Pagi itu memiliki embun yang menetes tanpa harus diminta. Kebahagiaan itu memiliki arti ketulusan tanpa di rencanakan. Sama halnya hati yang memiliki cinta tanpa harus diminta meskipun terkadang menyakitkan.
Menerima perjodohan dari keluarganya untuk menikah dengan gus Hilal, yang memang laki-laki pertama dalam hidupnya, membuat Khalifa merasa bahagia.
Walaupun gus Hilal seorang duda, akan tetapi bagi Khalifa yang memang mencintai karena Allah, ia bersedia dan yakin akan sanggup menerima semua konsekuensi nya.
Namun pada malam pernikahan mereka, suaminya mengatakan dia hanya menganggapnya sebagai adik perempuan...
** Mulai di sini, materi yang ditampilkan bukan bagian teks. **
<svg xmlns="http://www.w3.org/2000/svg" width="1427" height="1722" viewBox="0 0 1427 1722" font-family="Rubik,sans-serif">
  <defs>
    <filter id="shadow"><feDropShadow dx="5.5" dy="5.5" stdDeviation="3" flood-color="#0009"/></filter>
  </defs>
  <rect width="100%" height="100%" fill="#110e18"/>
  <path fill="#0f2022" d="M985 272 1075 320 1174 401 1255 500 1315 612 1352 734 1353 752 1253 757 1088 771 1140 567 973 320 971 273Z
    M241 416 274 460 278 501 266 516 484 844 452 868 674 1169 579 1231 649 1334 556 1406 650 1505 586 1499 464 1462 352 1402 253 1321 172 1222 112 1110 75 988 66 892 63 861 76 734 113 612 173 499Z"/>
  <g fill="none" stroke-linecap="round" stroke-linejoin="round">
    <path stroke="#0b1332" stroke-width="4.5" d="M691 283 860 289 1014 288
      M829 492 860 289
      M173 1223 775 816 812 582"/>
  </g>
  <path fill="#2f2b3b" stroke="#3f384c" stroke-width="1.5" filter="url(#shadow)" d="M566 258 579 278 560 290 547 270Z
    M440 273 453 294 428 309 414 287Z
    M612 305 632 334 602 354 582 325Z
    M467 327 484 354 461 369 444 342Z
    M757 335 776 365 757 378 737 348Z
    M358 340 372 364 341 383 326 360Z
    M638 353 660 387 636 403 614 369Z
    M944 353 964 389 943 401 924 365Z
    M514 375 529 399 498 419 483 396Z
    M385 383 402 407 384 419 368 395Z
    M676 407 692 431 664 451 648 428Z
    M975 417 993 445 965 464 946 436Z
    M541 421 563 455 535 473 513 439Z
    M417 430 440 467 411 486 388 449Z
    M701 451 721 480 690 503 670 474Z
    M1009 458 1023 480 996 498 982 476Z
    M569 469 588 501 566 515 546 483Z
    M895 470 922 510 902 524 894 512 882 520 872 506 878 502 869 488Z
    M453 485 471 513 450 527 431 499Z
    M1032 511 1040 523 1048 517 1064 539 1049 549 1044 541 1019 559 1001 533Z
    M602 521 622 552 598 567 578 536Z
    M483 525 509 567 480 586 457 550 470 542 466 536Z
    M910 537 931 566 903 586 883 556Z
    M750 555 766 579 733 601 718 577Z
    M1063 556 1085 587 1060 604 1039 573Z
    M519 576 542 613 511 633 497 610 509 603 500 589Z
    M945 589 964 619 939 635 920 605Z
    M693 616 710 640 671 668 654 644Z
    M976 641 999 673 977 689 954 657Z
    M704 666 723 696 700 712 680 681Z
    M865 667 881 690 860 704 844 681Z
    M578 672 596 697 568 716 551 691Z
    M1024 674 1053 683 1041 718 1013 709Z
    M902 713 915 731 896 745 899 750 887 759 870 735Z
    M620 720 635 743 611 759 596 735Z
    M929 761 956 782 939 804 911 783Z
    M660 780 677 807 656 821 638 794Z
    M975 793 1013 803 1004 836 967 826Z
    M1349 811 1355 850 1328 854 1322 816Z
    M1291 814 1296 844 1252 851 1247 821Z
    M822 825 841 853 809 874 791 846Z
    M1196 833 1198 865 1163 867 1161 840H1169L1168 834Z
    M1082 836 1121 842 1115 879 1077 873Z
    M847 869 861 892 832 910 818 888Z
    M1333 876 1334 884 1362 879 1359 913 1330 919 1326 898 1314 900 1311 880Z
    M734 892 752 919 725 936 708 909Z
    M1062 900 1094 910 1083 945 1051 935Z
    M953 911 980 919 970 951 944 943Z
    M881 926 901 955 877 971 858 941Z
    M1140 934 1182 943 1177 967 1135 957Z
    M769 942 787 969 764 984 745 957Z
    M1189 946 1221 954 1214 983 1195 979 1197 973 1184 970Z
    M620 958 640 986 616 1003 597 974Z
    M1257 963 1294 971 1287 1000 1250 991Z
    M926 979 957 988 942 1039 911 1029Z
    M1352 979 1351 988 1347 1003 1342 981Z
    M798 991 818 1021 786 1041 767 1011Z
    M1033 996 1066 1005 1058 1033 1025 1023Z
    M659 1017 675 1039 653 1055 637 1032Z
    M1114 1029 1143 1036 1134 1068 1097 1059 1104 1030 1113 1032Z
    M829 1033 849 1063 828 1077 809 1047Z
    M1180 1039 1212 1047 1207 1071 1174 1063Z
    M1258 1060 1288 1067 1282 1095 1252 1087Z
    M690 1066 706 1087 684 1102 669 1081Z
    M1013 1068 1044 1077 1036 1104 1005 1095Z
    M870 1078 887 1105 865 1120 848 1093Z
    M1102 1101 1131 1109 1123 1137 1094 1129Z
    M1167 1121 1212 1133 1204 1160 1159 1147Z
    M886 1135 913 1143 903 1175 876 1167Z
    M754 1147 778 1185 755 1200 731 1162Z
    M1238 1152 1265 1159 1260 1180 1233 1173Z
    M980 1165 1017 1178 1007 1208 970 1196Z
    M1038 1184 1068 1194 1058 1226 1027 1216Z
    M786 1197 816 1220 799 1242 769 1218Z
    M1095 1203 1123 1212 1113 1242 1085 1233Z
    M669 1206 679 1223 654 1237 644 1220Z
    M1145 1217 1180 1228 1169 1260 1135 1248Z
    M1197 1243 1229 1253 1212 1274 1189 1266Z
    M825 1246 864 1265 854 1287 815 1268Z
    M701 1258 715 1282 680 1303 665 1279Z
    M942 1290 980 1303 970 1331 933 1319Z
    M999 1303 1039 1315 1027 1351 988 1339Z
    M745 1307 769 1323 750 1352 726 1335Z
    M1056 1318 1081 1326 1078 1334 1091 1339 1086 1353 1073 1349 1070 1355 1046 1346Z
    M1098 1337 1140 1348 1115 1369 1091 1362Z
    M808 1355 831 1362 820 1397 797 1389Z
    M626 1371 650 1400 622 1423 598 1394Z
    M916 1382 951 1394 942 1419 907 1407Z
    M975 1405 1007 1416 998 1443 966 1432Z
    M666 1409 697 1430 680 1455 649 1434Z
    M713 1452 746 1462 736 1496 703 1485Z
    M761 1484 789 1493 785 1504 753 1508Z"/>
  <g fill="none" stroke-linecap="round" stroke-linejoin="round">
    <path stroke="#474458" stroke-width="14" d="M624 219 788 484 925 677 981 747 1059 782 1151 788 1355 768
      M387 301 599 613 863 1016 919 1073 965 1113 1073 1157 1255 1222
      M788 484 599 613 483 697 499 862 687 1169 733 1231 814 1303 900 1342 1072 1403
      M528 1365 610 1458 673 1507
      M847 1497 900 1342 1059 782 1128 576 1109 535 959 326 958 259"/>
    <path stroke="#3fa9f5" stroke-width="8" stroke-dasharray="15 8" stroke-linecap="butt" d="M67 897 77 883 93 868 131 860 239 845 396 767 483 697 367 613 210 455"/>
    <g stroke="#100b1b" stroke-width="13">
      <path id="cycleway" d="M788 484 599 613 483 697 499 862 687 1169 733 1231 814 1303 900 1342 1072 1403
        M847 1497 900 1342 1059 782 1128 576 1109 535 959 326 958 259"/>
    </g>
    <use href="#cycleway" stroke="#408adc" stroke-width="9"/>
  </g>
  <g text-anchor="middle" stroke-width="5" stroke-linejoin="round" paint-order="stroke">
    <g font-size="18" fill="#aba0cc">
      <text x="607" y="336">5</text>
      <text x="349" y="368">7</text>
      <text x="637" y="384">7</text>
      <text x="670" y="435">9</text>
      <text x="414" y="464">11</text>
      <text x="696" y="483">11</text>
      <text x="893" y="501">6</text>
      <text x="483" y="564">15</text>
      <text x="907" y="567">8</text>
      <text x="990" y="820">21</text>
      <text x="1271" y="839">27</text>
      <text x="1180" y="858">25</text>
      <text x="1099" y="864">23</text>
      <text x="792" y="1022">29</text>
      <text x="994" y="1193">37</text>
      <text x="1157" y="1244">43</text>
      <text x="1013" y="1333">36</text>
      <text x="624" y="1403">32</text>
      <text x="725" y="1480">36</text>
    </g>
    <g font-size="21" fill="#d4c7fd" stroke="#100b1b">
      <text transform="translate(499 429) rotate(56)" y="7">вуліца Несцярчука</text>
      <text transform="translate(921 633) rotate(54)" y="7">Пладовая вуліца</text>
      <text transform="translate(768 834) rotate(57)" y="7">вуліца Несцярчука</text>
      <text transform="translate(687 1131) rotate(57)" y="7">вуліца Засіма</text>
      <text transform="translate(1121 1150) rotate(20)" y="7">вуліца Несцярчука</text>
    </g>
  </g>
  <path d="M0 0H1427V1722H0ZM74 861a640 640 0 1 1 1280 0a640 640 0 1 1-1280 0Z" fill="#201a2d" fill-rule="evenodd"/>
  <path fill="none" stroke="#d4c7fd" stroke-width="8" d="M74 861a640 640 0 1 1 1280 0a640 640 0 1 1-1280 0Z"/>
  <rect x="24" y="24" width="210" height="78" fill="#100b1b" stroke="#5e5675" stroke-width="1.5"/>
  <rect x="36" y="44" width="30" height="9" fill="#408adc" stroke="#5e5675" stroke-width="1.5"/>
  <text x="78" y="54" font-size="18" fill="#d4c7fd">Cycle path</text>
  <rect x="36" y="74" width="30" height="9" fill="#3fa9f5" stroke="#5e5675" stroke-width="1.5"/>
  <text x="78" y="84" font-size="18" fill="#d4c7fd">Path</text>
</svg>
Khalifa mengerti bahwa Hilal masih belum melupakan mantan istrinya yang telah meninggal, mencoba untuk paham, akan tetapi masalah selalu datang silih berganti.
Bagaimana Khalifa melewati pernikahannya dengan ditemani seorang suami yang masih belum bisa melepaskan masa lalunya?
Sanggupkah Khalifa dengan tekat awalnya untuk tetap bertahan?
Karya ini diterbitkan atas izin NovelToon Mommy_Ar, isi konten hanyalah pandangan pribadi pembuatnya, tidak mewakili NovelToon sendiri
Bab 7
...~Happy Reading~...
“Assalamualaikum Umi, assalamu'alaikum Nasha ... “ Saat Khalifa hendak berangkat ke sekolah, tanpa sengaja gadis itu melihat baby Nasha yang tengah berjemur di pagi hari bersama dengan Umi Nila. Tentu saja Khalifa langsung menghampiri nya dan menyapa nya sekedar berbasa basi sejenak.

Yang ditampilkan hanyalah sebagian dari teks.